Chart by Pietro Berkes

The “AAA” concept#

In principle all unit tests follow a very similar structure, the Arrange-Act-Assert workflow:

Arrange: preparation of the data and objects needed for the test. For example, for the f2c test we needed to gather the data in °F (to be converted) and °C (to be compared to). This step is the most complicated and can sometimes occupy most of the test function
Act: execute the test. Basically a call to the targeted function using the input data we created in the previous step. Usually one line of code.
Assert: last step of a unit test application. Check and verify that the returned result is equal (or close to) the expected results.

Testing for equality#

This is the most obvious kind of test and the one we used above. Following the AAA structure:

# Arrange
tf = 212
expected = 100
# Act
result = f2c(212)
# Assert
assert result == expected

Testing for numpy arrays#

In most scientific applications, exact solutions cannot be guaranteed (one reason is floating point accuracy as we will learn later in the course). Therefore, numpy comes with several handy testing functions. We first need to make our function a little more flexible:

import numpy as np


# Make f2c numpy friendly
def f2c(tf):
    """Converts degrees Fahrenheit to degrees Celsius.

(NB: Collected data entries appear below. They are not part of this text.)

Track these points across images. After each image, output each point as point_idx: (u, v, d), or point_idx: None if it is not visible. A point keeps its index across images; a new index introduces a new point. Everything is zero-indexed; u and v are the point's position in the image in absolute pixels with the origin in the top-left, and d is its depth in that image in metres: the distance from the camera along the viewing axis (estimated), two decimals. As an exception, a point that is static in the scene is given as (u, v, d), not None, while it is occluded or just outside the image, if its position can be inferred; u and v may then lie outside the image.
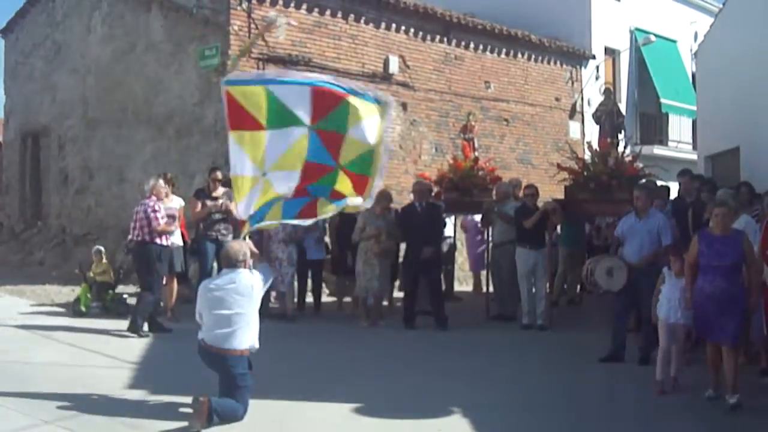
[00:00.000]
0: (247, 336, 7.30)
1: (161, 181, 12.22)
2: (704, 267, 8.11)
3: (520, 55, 22.11)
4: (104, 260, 13.47)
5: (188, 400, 7.13)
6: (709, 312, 8.08)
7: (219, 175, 13.26)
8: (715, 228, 8.22)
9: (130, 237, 12.11)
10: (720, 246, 8.04)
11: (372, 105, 7.90)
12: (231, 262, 7.47)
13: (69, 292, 14.60)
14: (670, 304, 8.75)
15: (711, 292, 8.03)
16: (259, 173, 7.87)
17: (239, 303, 7.26)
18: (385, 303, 13.78)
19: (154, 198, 11.81)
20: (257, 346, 7.46)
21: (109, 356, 10.08)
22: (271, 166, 7.85)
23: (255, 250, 8.08)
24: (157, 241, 11.71)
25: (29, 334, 11.41)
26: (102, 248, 13.84)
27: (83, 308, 12.84)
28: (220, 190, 13.12)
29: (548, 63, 23.01)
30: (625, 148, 13.63)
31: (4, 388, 8.12)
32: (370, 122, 7.84)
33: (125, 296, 13.35)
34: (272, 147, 7.82)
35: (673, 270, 8.79)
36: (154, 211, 11.65)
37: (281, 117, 7.78)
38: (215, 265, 12.43)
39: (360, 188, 7.97)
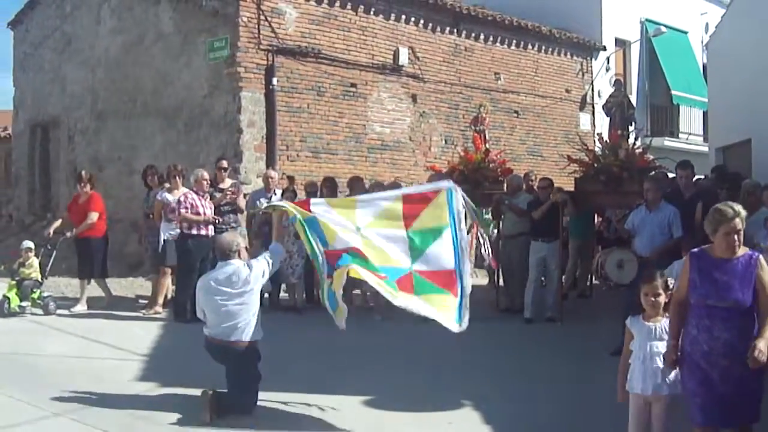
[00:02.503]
0: (250, 327, 7.25)
1: (203, 173, 12.47)
2: (699, 308, 5.60)
3: (530, 47, 22.04)
4: (32, 257, 12.66)
5: (197, 392, 7.13)
6: (709, 380, 5.55)
7: (225, 164, 13.29)
8: (718, 248, 5.63)
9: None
10: (722, 275, 5.53)
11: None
12: (224, 254, 7.43)
13: (78, 284, 14.60)
14: (645, 367, 6.00)
15: (710, 349, 5.53)
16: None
17: (238, 294, 7.21)
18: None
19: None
20: (261, 334, 7.41)
21: (118, 348, 10.08)
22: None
23: (280, 225, 8.08)
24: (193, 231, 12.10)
25: (38, 326, 11.42)
26: (32, 244, 12.89)
27: (15, 308, 12.08)
28: (228, 182, 13.12)
29: (558, 54, 22.94)
30: (635, 139, 13.56)
31: (14, 380, 8.14)
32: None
33: (49, 295, 12.71)
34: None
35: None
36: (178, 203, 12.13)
37: None
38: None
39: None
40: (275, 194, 13.46)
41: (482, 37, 20.70)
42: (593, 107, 23.23)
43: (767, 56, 15.16)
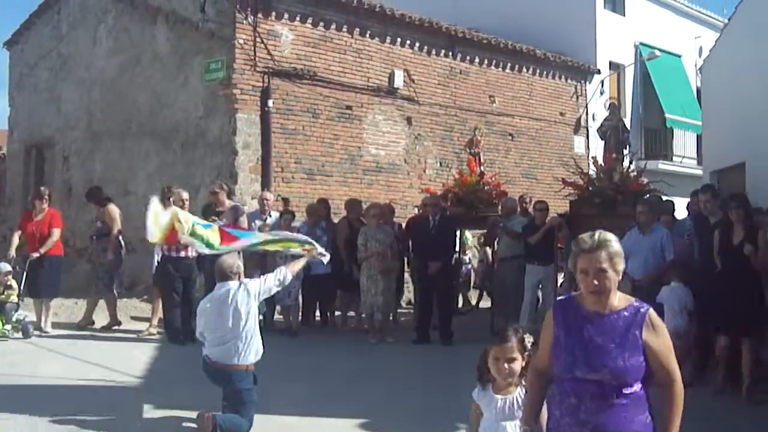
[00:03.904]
0: (249, 350, 7.22)
1: (182, 193, 12.50)
2: (563, 380, 4.07)
3: (524, 70, 22.12)
4: (11, 279, 12.27)
5: (193, 415, 7.11)
6: None
7: (216, 187, 13.24)
8: (586, 297, 4.08)
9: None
10: (596, 335, 3.98)
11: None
12: (224, 276, 7.41)
13: (72, 305, 14.60)
14: None
15: None
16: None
17: (236, 316, 7.18)
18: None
19: None
20: (260, 357, 7.39)
21: (113, 370, 10.03)
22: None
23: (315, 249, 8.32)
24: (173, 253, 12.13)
25: (34, 348, 11.38)
26: (8, 266, 12.41)
27: (4, 331, 11.88)
28: (228, 203, 13.11)
29: (553, 78, 23.03)
30: (630, 163, 13.61)
31: (10, 402, 8.09)
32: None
33: (25, 316, 12.39)
34: None
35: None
36: None
37: None
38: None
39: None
40: (270, 216, 13.47)
41: (477, 60, 20.78)
42: (587, 130, 23.28)
43: (762, 80, 15.20)
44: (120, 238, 13.23)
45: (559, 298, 4.50)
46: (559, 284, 13.41)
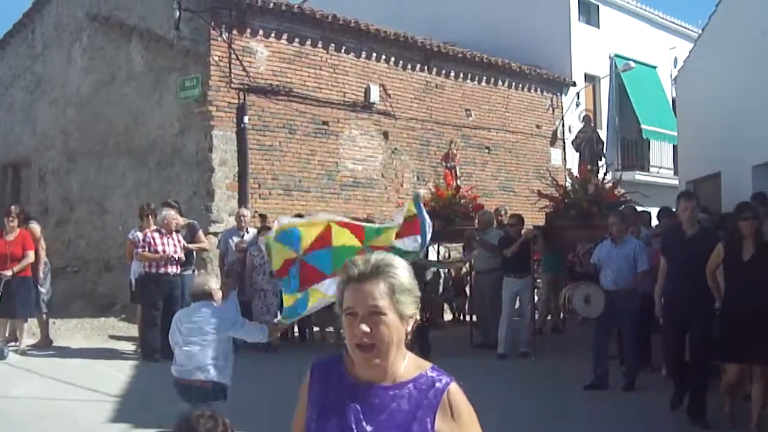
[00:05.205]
0: (215, 369, 7.16)
1: (170, 213, 12.44)
2: None
3: (500, 83, 22.20)
4: None
5: (170, 433, 7.05)
6: None
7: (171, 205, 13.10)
8: (354, 357, 2.74)
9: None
10: (368, 419, 2.68)
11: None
12: (194, 296, 7.38)
13: (50, 325, 14.50)
14: None
15: None
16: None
17: (207, 336, 7.12)
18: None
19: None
20: (229, 379, 7.31)
21: (90, 389, 10.00)
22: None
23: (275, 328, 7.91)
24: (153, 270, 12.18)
25: (8, 368, 11.30)
26: None
27: None
28: (182, 221, 12.94)
29: (529, 90, 23.11)
30: (605, 174, 13.68)
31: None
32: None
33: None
34: None
35: None
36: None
37: None
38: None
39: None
40: (247, 233, 13.46)
41: (453, 74, 20.84)
42: (564, 142, 23.36)
43: (735, 90, 15.33)
44: (44, 256, 13.08)
45: (318, 359, 2.91)
46: (563, 293, 13.41)
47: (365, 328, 2.58)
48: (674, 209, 9.98)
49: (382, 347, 2.62)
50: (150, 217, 12.81)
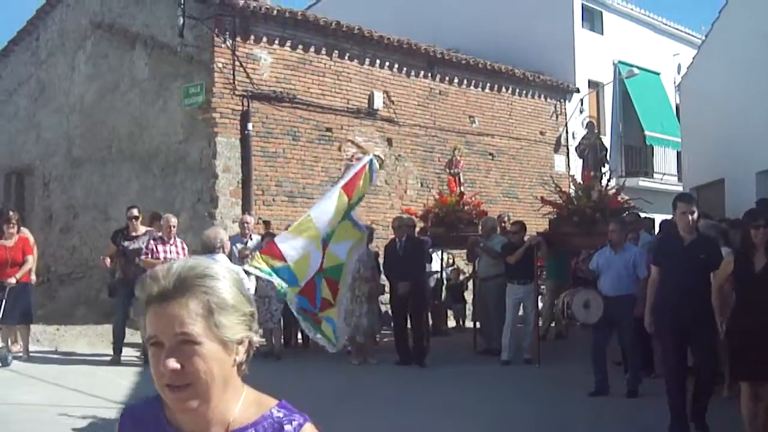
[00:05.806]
0: None
1: (170, 219, 12.48)
2: None
3: (504, 90, 22.19)
4: None
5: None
6: None
7: (135, 212, 13.07)
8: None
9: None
10: None
11: (357, 231, 9.45)
12: (209, 248, 7.32)
13: (53, 332, 14.52)
14: None
15: None
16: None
17: None
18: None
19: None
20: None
21: (93, 396, 9.98)
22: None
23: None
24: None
25: (12, 374, 11.30)
26: None
27: None
28: (142, 229, 13.01)
29: (532, 97, 23.11)
30: (609, 180, 13.66)
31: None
32: (349, 244, 9.21)
33: (4, 346, 12.37)
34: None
35: None
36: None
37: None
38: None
39: (334, 292, 8.87)
40: (251, 239, 13.46)
41: (456, 80, 20.85)
42: (568, 149, 23.33)
43: (739, 96, 15.34)
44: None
45: (130, 406, 2.32)
46: (561, 299, 13.41)
47: (173, 364, 1.89)
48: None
49: (199, 387, 1.92)
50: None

    Works with numpy arrays as well as with scalars.
    """
    if np.any(tf < -459.67):
        raise ValueError('Input temperature below absolute zero!')
    r = (tf - 32) * 5/9
    return r

And now the test:

# Arrange
tf = np.array([32, 212, 9941])
expected = np.array([0, 100, 5505])
# Act
result = f2c(tf)
# Assert
np.testing.assert_allclose(result, expected)

Other very useful assert functions are listed in the numpy documentation.

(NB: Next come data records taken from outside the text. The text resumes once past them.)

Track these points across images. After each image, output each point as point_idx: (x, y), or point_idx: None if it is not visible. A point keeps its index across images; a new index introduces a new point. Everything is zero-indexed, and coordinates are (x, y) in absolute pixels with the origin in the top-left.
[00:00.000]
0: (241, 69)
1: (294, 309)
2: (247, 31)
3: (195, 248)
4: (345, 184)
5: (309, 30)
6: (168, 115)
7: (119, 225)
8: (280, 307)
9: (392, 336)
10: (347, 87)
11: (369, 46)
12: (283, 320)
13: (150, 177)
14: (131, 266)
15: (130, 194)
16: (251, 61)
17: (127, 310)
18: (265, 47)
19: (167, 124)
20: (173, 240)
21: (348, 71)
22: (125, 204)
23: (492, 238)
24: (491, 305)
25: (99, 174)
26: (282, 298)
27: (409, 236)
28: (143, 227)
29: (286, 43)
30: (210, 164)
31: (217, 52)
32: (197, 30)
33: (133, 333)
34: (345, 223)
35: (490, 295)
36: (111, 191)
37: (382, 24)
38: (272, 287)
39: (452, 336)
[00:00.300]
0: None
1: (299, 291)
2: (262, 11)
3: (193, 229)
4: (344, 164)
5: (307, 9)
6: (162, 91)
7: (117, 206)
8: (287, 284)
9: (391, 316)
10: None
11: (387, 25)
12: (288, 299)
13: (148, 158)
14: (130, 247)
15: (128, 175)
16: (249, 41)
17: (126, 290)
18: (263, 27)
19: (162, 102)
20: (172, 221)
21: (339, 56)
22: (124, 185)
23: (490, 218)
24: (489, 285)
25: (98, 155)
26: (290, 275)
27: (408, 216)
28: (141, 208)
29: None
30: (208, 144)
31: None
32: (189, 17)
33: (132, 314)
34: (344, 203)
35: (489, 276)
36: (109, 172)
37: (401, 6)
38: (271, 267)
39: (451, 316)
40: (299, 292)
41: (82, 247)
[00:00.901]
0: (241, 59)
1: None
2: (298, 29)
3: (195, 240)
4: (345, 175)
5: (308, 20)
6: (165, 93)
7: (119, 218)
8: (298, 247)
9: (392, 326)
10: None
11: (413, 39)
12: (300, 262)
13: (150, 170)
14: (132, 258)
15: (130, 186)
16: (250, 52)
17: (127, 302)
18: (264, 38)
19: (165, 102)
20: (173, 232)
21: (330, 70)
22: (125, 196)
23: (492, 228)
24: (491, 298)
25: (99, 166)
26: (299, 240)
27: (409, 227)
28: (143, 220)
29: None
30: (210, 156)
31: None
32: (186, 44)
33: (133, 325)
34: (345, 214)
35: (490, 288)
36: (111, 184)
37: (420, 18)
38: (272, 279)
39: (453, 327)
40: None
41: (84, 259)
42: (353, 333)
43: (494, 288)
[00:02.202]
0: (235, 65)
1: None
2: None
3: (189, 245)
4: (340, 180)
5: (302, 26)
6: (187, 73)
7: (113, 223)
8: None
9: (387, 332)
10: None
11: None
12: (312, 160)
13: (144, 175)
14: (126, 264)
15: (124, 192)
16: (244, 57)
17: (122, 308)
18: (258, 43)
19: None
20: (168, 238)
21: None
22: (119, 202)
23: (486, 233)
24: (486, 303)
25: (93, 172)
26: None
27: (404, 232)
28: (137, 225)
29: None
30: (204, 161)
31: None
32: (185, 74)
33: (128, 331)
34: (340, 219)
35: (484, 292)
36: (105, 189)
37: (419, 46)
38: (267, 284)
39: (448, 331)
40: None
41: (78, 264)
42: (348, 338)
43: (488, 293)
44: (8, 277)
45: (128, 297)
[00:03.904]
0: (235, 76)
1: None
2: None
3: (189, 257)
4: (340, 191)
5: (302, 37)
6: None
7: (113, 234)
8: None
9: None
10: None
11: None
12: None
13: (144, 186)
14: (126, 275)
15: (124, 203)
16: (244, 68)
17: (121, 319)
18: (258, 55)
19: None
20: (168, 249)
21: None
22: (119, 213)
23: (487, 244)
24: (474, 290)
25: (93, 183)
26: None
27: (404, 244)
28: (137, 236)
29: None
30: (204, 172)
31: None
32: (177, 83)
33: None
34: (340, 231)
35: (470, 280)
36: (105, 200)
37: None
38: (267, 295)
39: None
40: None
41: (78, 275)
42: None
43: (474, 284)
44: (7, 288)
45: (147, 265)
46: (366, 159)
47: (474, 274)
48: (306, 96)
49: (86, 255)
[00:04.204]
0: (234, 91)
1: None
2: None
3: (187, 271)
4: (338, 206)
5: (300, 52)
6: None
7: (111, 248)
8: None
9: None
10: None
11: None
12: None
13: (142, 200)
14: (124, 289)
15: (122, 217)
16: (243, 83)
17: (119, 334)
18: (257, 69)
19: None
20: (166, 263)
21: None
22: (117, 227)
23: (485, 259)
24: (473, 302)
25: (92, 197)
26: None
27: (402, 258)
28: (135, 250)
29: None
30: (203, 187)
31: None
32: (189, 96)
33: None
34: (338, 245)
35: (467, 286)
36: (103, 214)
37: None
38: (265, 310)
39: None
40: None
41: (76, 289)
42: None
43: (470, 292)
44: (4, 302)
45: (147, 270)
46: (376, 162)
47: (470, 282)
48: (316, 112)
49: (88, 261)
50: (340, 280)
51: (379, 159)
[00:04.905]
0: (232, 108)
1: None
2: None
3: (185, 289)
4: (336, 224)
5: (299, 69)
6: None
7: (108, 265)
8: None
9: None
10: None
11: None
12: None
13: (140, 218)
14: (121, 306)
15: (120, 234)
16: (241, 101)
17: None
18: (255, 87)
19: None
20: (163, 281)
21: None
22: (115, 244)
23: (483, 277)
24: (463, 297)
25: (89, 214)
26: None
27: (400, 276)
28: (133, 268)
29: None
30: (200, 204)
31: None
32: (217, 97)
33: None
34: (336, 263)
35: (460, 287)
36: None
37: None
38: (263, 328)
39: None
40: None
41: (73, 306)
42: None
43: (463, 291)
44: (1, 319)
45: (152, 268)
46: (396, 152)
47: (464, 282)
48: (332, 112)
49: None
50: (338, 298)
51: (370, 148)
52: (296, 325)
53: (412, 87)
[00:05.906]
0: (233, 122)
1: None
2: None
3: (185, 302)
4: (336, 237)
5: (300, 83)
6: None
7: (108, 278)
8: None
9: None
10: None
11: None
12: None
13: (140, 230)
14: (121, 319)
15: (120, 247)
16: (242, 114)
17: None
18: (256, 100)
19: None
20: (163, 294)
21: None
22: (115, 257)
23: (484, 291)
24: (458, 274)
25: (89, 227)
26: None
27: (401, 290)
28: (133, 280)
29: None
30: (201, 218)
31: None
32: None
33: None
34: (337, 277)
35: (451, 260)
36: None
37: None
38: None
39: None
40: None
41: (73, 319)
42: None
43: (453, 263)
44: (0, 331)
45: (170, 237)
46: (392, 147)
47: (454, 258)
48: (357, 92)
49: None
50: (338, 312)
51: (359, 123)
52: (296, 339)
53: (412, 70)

Testing the validity of the output#

# Arrange
tf = np.array([32, 212, 9941])
# Act
result = f2c(tf)
# Assert
assert np.all(~np.isnan(result))

Testing the interface of a function#

These kind of tests verify that a function complies with the documentation. The focus is not necessarily the result, but also the type of the result:

# Arrange
tf = np.array([32, 212, 9941])
# Act
result = f2c(tf)
# Assert
assert type(tf) == type(result)
assert len(tf) == len(result)

# Arrange
tf = 32.
# Act
result = f2c(tf)
# Assert
assert type(tf) == type(result)

Testing that a function raises exceptions#

These tests are also testing the behavior of a function rather than its input. They are extremely important for libraries like numpy or matplotlib:

import pytest
with pytest.raises(ValueError):
    f2c(-3000)

Or, even more precise:

with pytest.raises(ValueError, match="Input temperature below absolute zero"):
    f2c(-3000)

Final remarks#

Writing tests is hard. Programmers often spend as much time writing tests as writing actual code. Scientists cannot spend that much time writing tests of course, but I strongly believe that learning to write tests is a very good investment in the long term.

I often hear the question: “In science we are programming new models and equations, we can’t test for that”. This is only partly true, and should not refrain you from writing unit tests. In particular, automated tests that check that data types are conserved, that a function returns valid values, or that a function simply runs are already much better than no test at all.

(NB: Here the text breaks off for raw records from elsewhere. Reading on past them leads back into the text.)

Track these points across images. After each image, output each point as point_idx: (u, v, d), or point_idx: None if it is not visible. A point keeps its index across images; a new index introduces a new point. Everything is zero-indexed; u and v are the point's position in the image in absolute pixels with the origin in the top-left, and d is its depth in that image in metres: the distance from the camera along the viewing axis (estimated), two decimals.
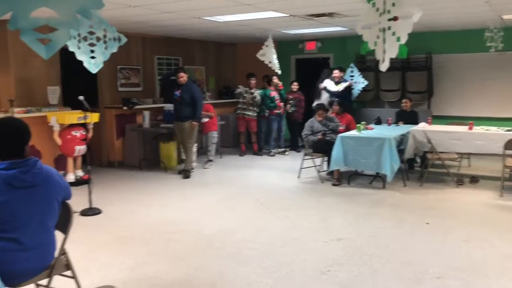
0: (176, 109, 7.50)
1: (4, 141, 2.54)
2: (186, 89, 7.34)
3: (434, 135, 6.53)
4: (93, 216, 5.33)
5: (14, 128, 2.58)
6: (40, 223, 2.61)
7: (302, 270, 3.75)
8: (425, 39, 9.27)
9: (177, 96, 7.37)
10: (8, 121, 2.62)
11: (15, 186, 2.47)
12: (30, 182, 2.53)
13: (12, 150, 2.54)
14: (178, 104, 7.42)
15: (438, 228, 4.78)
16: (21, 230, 2.51)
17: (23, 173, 2.51)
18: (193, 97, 7.36)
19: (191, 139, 7.54)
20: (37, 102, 7.06)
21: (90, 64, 4.63)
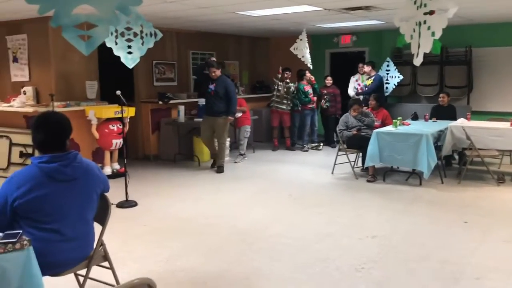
0: (209, 103, 7.33)
1: (46, 135, 2.60)
2: (220, 83, 7.22)
3: (473, 131, 6.34)
4: (129, 209, 5.44)
5: (57, 122, 2.64)
6: (79, 215, 2.68)
7: (336, 267, 3.72)
8: (465, 32, 8.98)
9: (211, 90, 7.24)
10: (51, 115, 2.68)
11: (56, 179, 2.54)
12: (70, 175, 2.60)
13: (54, 144, 2.60)
14: (211, 98, 7.27)
15: (476, 227, 4.64)
16: (62, 221, 2.58)
17: (64, 167, 2.57)
18: (227, 92, 7.23)
19: (224, 134, 7.42)
20: (76, 97, 7.25)
21: (127, 59, 4.71)
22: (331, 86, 9.37)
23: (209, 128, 7.37)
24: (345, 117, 7.13)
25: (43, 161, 2.54)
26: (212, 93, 7.23)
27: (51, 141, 2.60)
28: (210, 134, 7.43)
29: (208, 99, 7.33)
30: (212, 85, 7.21)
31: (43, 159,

Some parts of the code are really hard to test. For example:

data Input/Output (how do I know that I read the data correctly?)
model applied to real-case situations with unknown theoretical outcome
graphical output

For these cases (and other issues such as automated testing and continuous integration) we might get back to the topic in a second testing chapter at the end of the semester (if time permits).

Take home points#

write tests!
tests are a safeguard against scientific mistakes and future bugs
tests functions are written in a dedicated module and follow a simple convention: test_*. They are run automatically with pytest
“unit testing” is the practice of testing the smallest units of the code first. Unit tests help to organize the code.
tests can check for function output, behavior, and errors
testing is hard
write tests! Really. Write tests as you code, and you will be a better programmer and scientist.